BEGIN

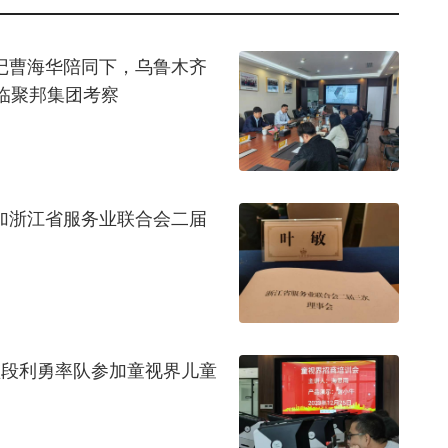
书记曹海华陪同下，乌鲁木齐
临聚邦集团考察
参加浙江省服务业联合会二届
总监段利勇率队参加童视界儿童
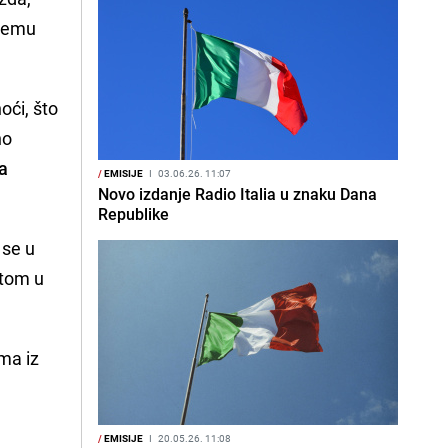
 čemu
oći, što
no
za
/
EMISIJE
I
03.06.26. 11:07
Novo izdanje Radio Italia u znaku Dana
Republike
 se u
otom u
ma iz
/
EMISIJE
I
20.05.26. 11:08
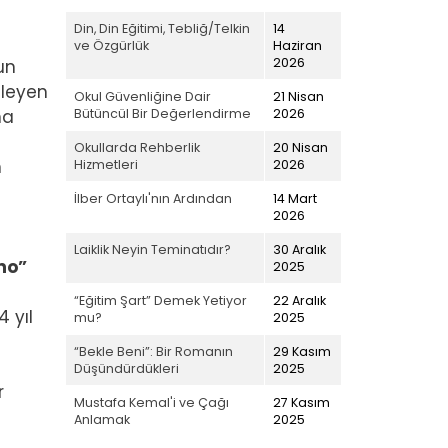
Din, Din Eğitimi, Tebliğ/Telkin
14
ve Özgürlük
Haziran
2026
un
eleyen
Okul Güvenliğine Dair
21 Nisan
Bütüncül Bir Değerlendirme
2026
na
Okullarda Rehberlik
20 Nisan
m
Hizmetleri
2026
İlber Ortaylı'nın Ardından
14 Mart
2026
Laiklik Neyin Teminatıdır?
30 Aralık
no”
2025
“Eğitim Şart” Demek Yetiyor
22 Aralık
 yıl
mu?
2025
“Bekle Beni”: Bir Romanın
29 Kasım
Düşündürdükleri
2025
r
Mustafa Kemal'i ve Çağı
27 Kasım
Anlamak
2025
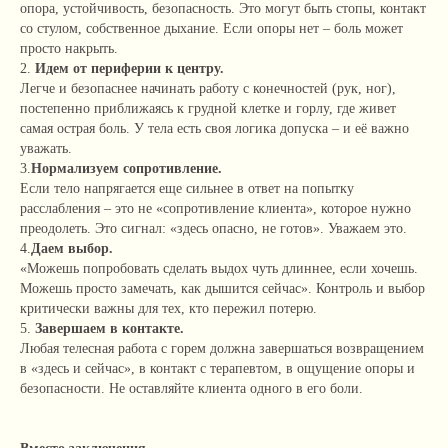
опора, устойчивость, безопасность. Это могут быть стопы, контакт
со стулом, собственное дыхание. Если опоры нет – боль может
просто накрыть.
2.
Идем от периферии к центру.
Легче и безопаснее начинать работу с конечностей (рук, ног),
постепенно приближаясь к грудной клетке и горлу, где живет
самая острая боль. У тела есть своя логика допуска – и её важно
уважать.
3.
Нормализуем сопротивление.
Если тело напрягается еще сильнее в ответ на попытку
расслабления – это не «сопротивление клиента», которое нужно
преодолеть. Это сигнал: «здесь опасно, не готов». Уважаем это.
4.
Даем выбор.
«Можешь попробовать сделать выдох чуть длиннее, если хочешь.
Можешь просто замечать, как дышится сейчас». Контроль и выбор
критически важны для тех, кто пережил потерю.
5.
Завершаем в контакте.
Любая телесная работа с горем должна завершаться возвращением
в «здесь и сейчас», в контакт с терапевтом, в ощущение опоры и
безопасности. Не оставляйте клиента одного в его боли.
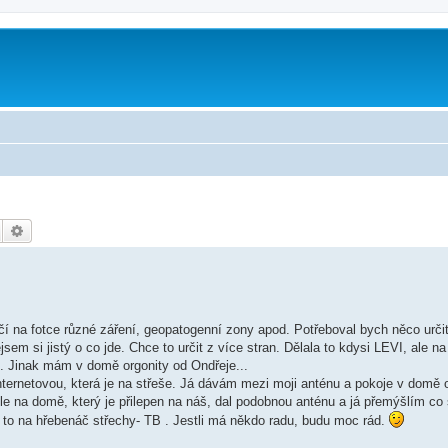
Hledat
Pokročilé hledání
rčí na fotce různé záření, geopatogenní zony apod. Potřeboval bych něco urči
jsem si jistý o co jde. Chce to určit z více stran. Dělala to kdysi LEVI, ale na
.. Jinak mám v domě orgonity od Ondřeje...
-internetovou, která je na střeše. Já dávám mezi moji anténu a pokoje v domě 
le na domě, který je přilepen na náš, dal podobnou anténu a já přemýšlím co 
 to na hřebenáč střechy- TB . Jestli má někdo radu, budu moc rád.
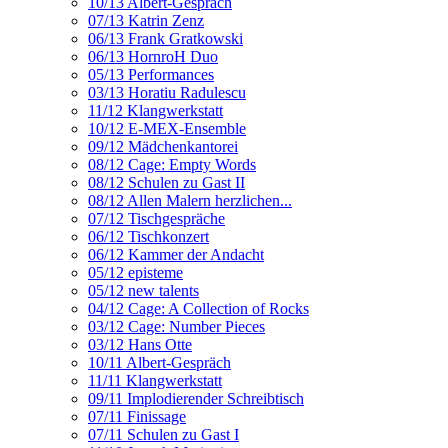
10/13 Albert-Gespräch
07/13 Katrin Zenz
06/13 Frank Gratkowski
06/13 HornroH Duo
05/13 Performances
03/13 Horatiu Radulescu
11/12 Klangwerkstatt
10/12 E-MEX-Ensemble
09/12 Mädchenkantorei
08/12 Cage: Empty Words
08/12 Schulen zu Gast II
08/12 Allen Malern herzlichen...
07/12 Tischgespräche
06/12 Tischkonzert
06/12 Kammer der Andacht
05/12 episteme
05/12 new talents
04/12 Cage: A Collection of Rocks
03/12 Cage: Number Pieces
03/12 Hans Otte
10/11 Albert-Gespräch
11/11 Klangwerkstatt
09/11 Implodierender Schreibtisch
07/11 Finissage
07/11 Schulen zu Gast I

END

JOB ITEM: From the material above, output every line exactly as written, dropping any picture.

RESULT OF THE TASK:
书记曹海华陪同下，乌鲁木齐
临聚邦集团考察
参加浙江省服务业联合会二届
总监段利勇率队参加童视界儿童
 čemu
oći, što
no
za
/
EMISIJE
I
03.06.26. 11:07
Novo izdanje Radio Italia u znaku Dana
Republike
 se u
otom u
ma iz
/
EMISIJE
I
20.05.26. 11:08
Din, Din Eğitimi, Tebliğ/Telkin
14
ve Özgürlük
Haziran
2026
un
eleyen
Okul Güvenliğine Dair
21 Nisan
Bütüncül Bir Değerlendirme
2026
na
Okullarda Rehberlik
20 Nisan
m
Hizmetleri
2026
İlber Ortaylı'nın Ardından
14 Mart
2026
Laiklik Neyin Teminatıdır?
30 Aralık
no”
2025
“Eğitim Şart” Demek Yetiyor
22 Aralık
 yıl
mu?
2025
“Bekle Beni”: Bir Romanın
29 Kasım
Düşündürdükleri
2025
r
Mustafa Kemal'i ve Çağı
27 Kasım
Anlamak
2025
опора, устойчивость, безопасность. Это могут быть стопы, контакт
со стулом, собственное дыхание. Если опоры нет – боль может
просто накрыть.
2.
Идем от периферии к центру.
Легче и безопаснее начинать работу с конечностей (рук, ног),
постепенно приближаясь к грудной клетке и горлу, где живет
самая острая боль. У тела есть своя логика допуска – и её важно
уважать.
3.
Нормализуем сопротивление.
Если тело напрягается еще сильнее в ответ на попытку
расслабления – это не «сопротивление клиента», которое нужно
преодолеть. Это сигнал: «здесь опасно, не готов». Уважаем это.
4.
Даем выбор.
«Можешь попробовать сделать выдох чуть длиннее, если хочешь.
Можешь просто замечать, как дышится сейчас». Контроль и выбор
критически важны для тех, кто пережил потерю.
5.
Завершаем в контакте.
Любая телесная работа с горем должна завершаться возвращением
в «здесь и сейчас», в контакт с терапевтом, в ощущение опоры и
безопасности. Не оставляйте клиента одного в его боли.
Hledat
Pokročilé hledání
rčí na fotce různé záření, geopatogenní zony apod. Potřeboval bych něco urči
jsem si jistý o co jde. Chce to určit z více stran. Dělala to kdysi LEVI, ale na
.. Jinak mám v domě orgonity od Ondřeje...
-internetovou, která je na střeše. Já dávám mezi moji anténu a pokoje v domě 
le na domě, který je přilepen na náš, dal podobnou anténu a já přemýšlím co 
 to na hřebenáč střechy- TB . Jestli má někdo radu, budu moc rád.
10/13 Albert-Gespräch
07/13 Katrin Zenz
06/13 Frank Gratkowski
06/13 HornroH Duo
05/13 Performances
03/13 Horatiu Radulescu
11/12 Klangwerkstatt
10/12 E-MEX-Ensemble
09/12 Mädchenkantorei
08/12 Cage: Empty Words
08/12 Schulen zu Gast II
08/12 Allen Malern herzlichen...
07/12 Tischgespräche
06/12 Tischkonzert
06/12 Kammer der Andacht
05/12 episteme
05/12 new talents
04/12 Cage: A Collection of Rocks
03/12 Cage: Number Pieces
03/12 Hans Otte
10/11 Albert-Gespräch
11/11 Klangwerkstatt
09/11 Implodierender Schreibtisch
07/11 Finissage
07/11 Schulen zu Gast I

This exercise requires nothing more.